The Santa Cruz Mountains are always a draw for me when I'm tasting through samples, and while there's lots of good expressions of different grapes, the Chardonnays and Pinots always stand out to me, and for good reason: that good ol' cool-climate, Pacific Coast influence.
Today's offer comes to us from an established winery in the region. They were loose on the contract, allowing me to divulge the two single-vineyard sources that went into this Pinot to anchor the fruit's provenance (and no, it's not from either of the source vineyards' wineries).
Lot 421 is 65% 828 clone Pinot from Coast Grade Vineyard, just 3 miles from the ocean and about 1300 ft. in elevation, blended with 35% Regan Vineyard, aged for 11 months in 100% French oak (20% new barrels), and is effusive as all get out; it's a love letter to the soils, fog, and ridges the juice comes from. Both vineyards are slow to ripen, allowing for excellent fruit expressions.

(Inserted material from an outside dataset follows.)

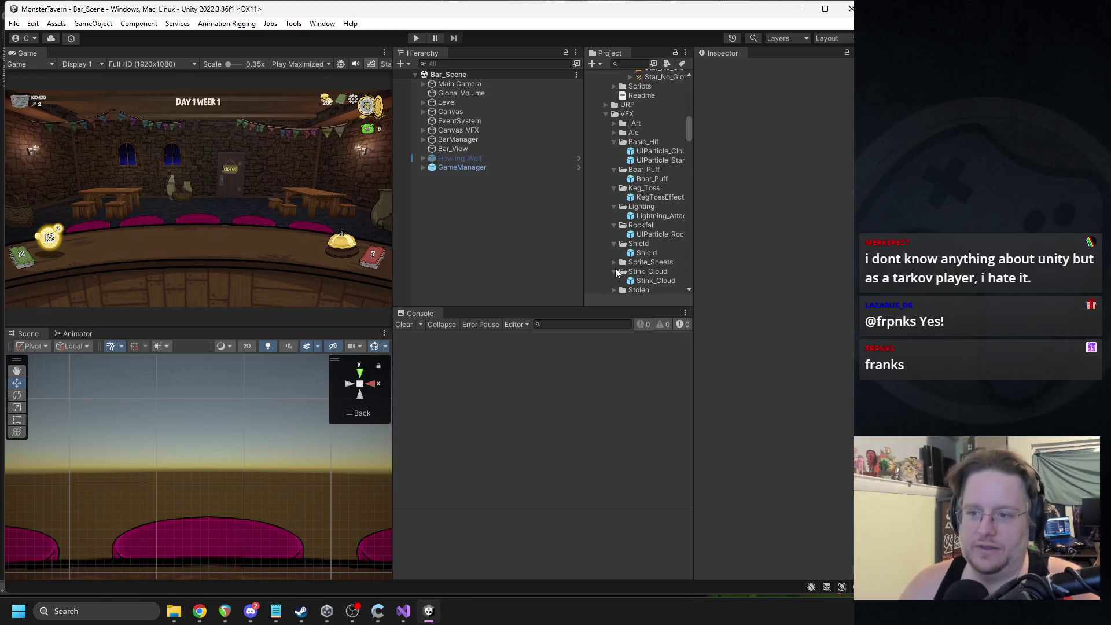
click(416, 38)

Regan Vineyard bottlings start at $30-35/bottle in the open market, and Coast Grade bottlings bat around $65/bottle, so I believe this is an incredible deal at $23/bottle.
On the nose raspberry coulis, potpourri, and incense mingle with fresh turned leaves over a forest floor undertone kissed by cinnamon - classic Santa Cruz Mountains fruit here. The palate is terroir-driven and bright with uplifted cherries and potting soils framed by cranberry-like acidity and infinitely small, velvety tannins. Great length on exit, there's an umami-driven vanilla and spice tone to the finish that's incredibly welcome. Pork fans? Break out the bacon.